Here is a summary of some of the main points that focused market attention and how they relate to current market pricing.
Yellen comments on the current econonomy and Fed policy
- The economy is near maximum employment and inflation is moving toward our goal
- The unemployment rate is less than 5% and roughly back to where it was before the recession
- Inflation has been running below 2% target for quite some time but we have seen it inching back toward 2% last year
- At the last Fed meeting, Yellen and most of her colleagues were expecting to increase the Fed rate a few times a year until by the end of 2019 it is close to the neutral rate of 3%
- There is still underemployment and inflation remains below target.
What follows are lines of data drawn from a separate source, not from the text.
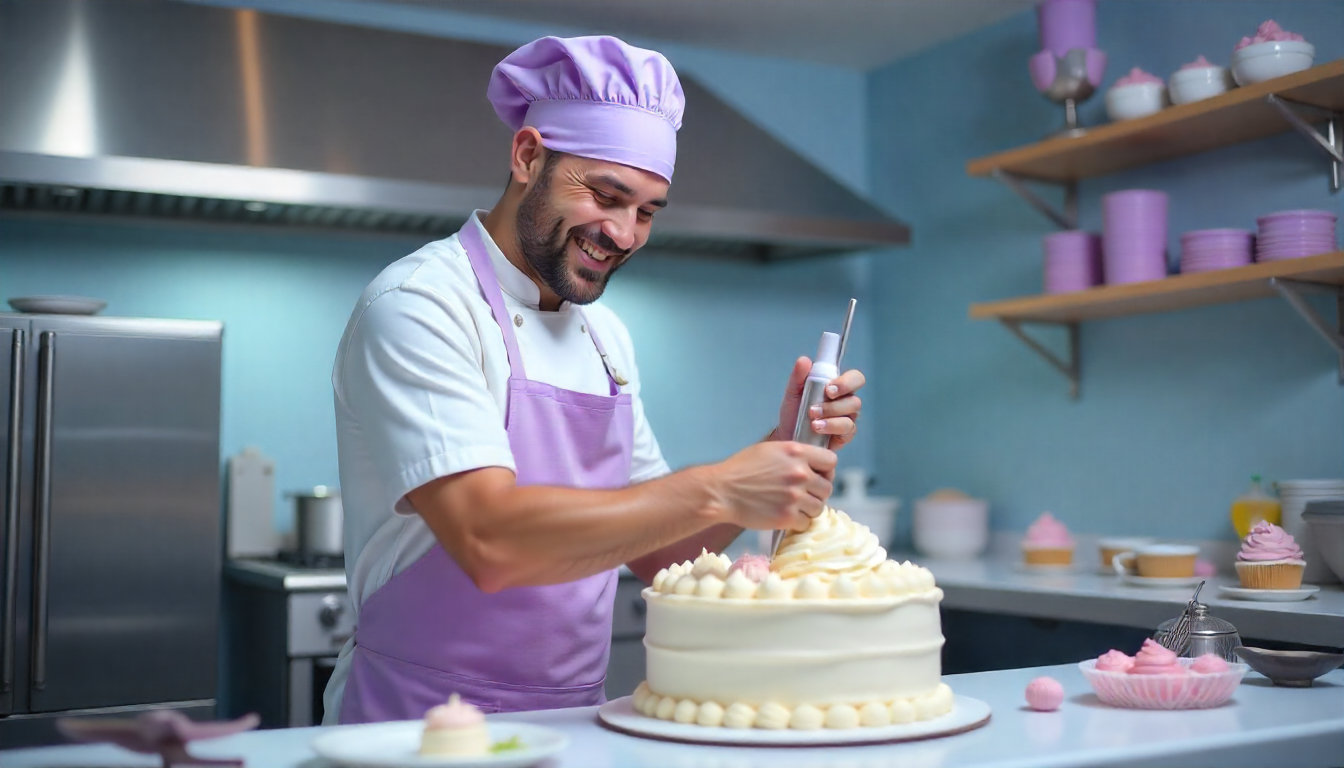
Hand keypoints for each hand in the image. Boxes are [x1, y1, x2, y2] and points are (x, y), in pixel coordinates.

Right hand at [707, 442, 835, 530]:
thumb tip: (813, 463)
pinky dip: (798, 522)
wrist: (721, 491)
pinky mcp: (787, 517)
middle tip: (803, 494)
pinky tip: (786, 516)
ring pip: (819, 507)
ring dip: (809, 508)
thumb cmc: (741, 468)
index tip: (816, 475)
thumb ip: (794, 454)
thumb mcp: (770, 450)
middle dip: (817, 492)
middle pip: (827, 487)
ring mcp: (795, 496)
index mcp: (797, 452)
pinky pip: (806, 522)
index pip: (831, 461)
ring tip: (794, 506)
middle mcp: (800, 473)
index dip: (825, 470)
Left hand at [772, 357, 865, 450]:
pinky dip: (831, 427)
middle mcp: (846, 402)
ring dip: (831, 415)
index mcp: (838, 387)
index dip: (847, 382)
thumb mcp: (793, 392)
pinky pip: (847, 430)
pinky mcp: (845, 435)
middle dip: (835, 404)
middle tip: (815, 407)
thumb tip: (804, 360)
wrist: (787, 435)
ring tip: (812, 420)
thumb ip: (798, 376)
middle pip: (856, 399)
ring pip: (851, 415)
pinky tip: (817, 428)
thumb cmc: (794, 412)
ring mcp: (847, 419)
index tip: (829, 388)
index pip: (855, 378)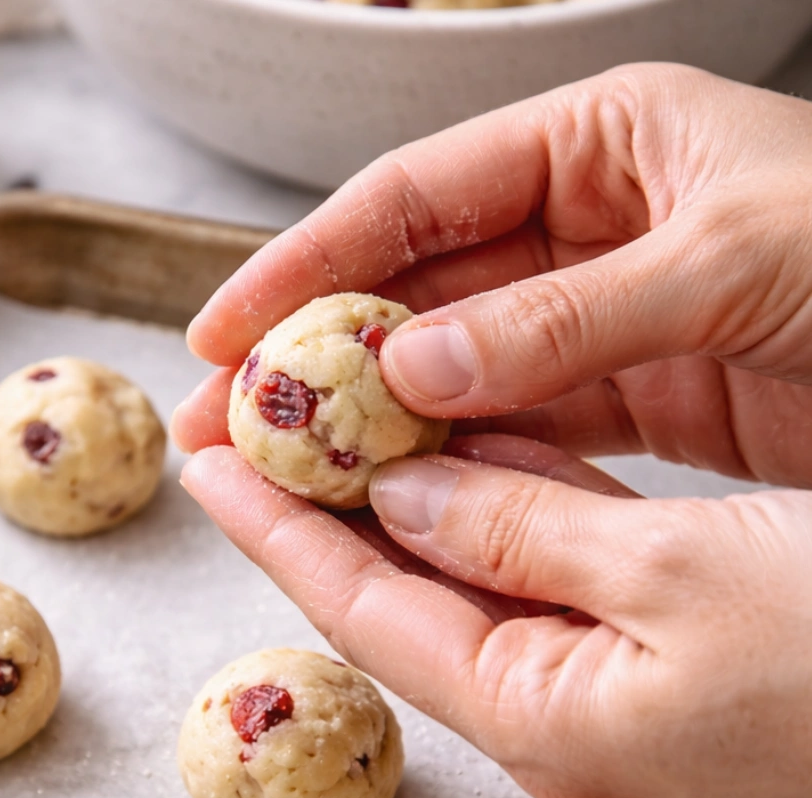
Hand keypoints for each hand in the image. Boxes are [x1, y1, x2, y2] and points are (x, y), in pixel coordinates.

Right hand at [174, 63, 811, 486]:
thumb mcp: (732, 263)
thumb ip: (566, 318)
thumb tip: (407, 372)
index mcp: (603, 140)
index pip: (415, 198)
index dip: (308, 264)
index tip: (224, 333)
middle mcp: (589, 222)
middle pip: (418, 292)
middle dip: (317, 359)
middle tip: (226, 424)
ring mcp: (607, 317)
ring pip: (460, 371)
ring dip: (374, 425)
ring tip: (288, 478)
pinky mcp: (639, 399)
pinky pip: (524, 429)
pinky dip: (460, 463)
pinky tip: (396, 498)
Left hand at [181, 436, 811, 797]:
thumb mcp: (674, 569)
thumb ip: (524, 528)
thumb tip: (407, 488)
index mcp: (537, 719)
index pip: (362, 612)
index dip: (277, 532)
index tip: (207, 466)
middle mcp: (550, 730)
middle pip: (398, 606)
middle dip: (320, 515)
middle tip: (250, 433)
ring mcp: (600, 711)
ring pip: (468, 591)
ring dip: (403, 511)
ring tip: (332, 429)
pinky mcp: (650, 680)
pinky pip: (538, 592)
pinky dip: (496, 521)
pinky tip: (464, 460)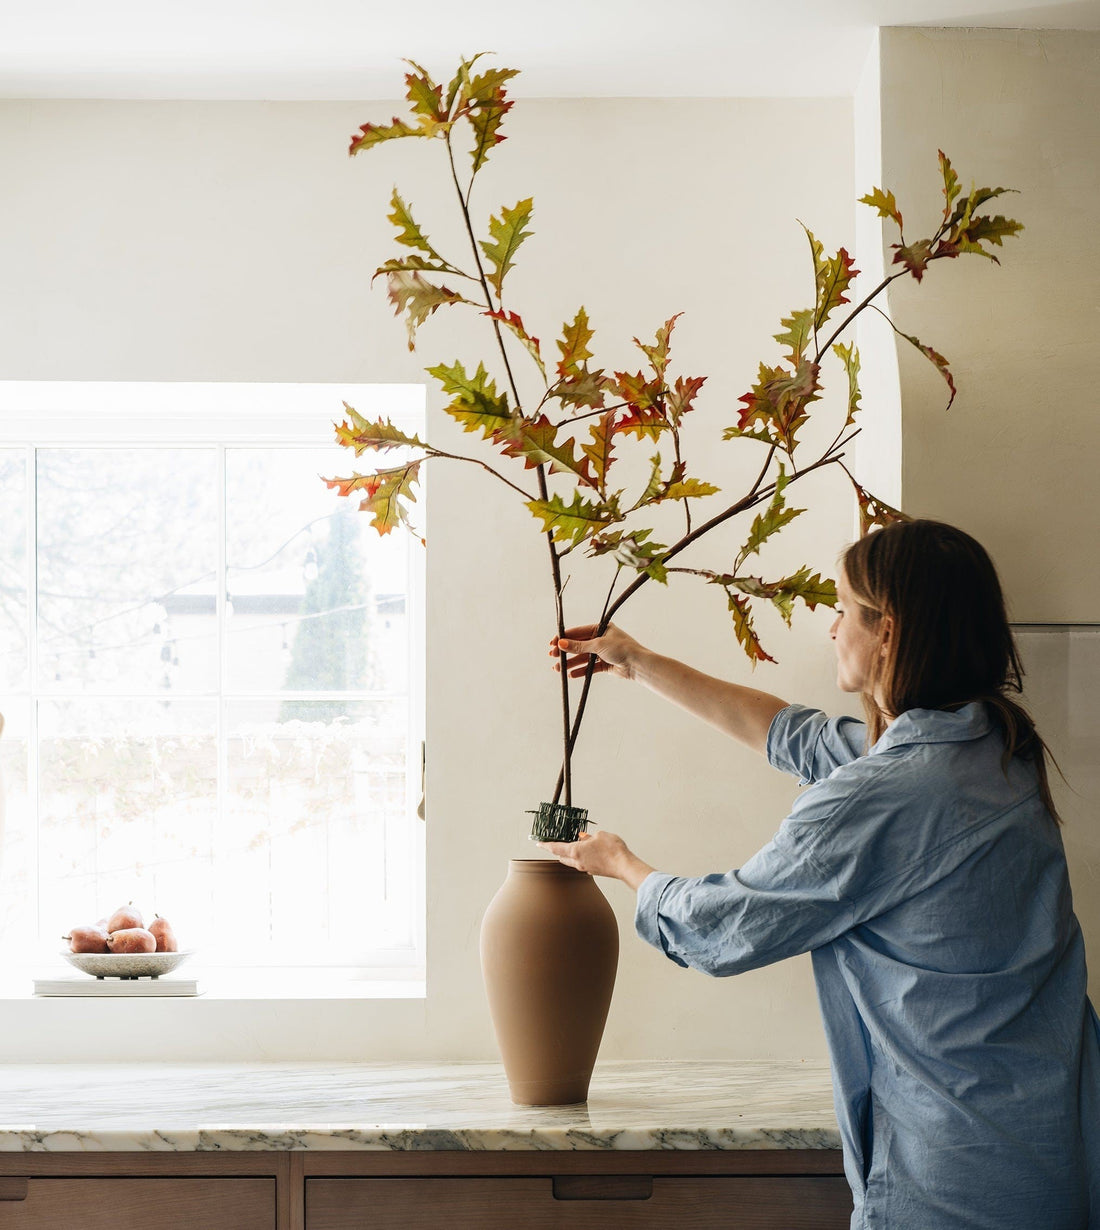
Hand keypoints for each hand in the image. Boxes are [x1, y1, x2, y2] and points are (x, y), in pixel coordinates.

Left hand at [538, 830, 654, 889]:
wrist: (624, 866)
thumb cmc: (612, 850)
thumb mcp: (600, 836)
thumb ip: (589, 837)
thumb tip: (584, 838)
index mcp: (576, 851)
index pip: (556, 848)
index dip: (546, 845)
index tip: (538, 843)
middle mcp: (578, 862)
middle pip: (562, 857)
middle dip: (557, 850)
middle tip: (554, 844)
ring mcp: (585, 868)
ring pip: (572, 861)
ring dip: (570, 854)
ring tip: (574, 845)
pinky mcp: (593, 871)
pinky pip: (582, 863)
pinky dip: (581, 858)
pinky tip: (588, 852)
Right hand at [548, 622, 644, 679]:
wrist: (637, 664)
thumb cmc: (622, 648)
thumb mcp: (597, 645)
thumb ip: (578, 646)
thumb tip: (561, 643)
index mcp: (600, 628)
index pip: (577, 632)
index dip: (564, 638)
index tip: (552, 644)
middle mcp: (600, 639)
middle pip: (578, 646)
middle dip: (566, 652)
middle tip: (553, 657)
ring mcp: (602, 652)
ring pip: (583, 658)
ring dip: (571, 663)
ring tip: (559, 669)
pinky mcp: (605, 664)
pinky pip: (589, 667)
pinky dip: (581, 671)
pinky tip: (571, 675)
However, as the economy approaches target, it makes sense to have gradual rate increases so as not to risk waiting too long. Changes in monetary policy take time to work their way into the economy
- All this comes with the very large caveat that Fed’s interest outlook will change if their outlook for the economy changes. The economy is vast and vasty complex so there is a lot of room for future uncertainty. That's why the Fed can't tell you what they are going to do in the future. They don't know
You can read Chair Yellen's speech here The Goals of Monetary Policy and How We Pursue Them
A gradual increase in the Fed rate to 3% by the end of 2019 could see an average of 3 rate hikes per year for the next 3 years
The market is current pricing only a 23% probability of 3 rate increases this year (see table above). If there are going to be 3 increases this year it would seem likely that the Fed wil make its first move at the May or perhaps June meeting. The market is currently pricing a 42% probability that the Fed will move in May and a 71% chance they will move by June.
Overall, the market still appears to be more conservative than the Fed, If the market is wrong this could ultimately result in more upside pressure on the US Dollar and bond yields.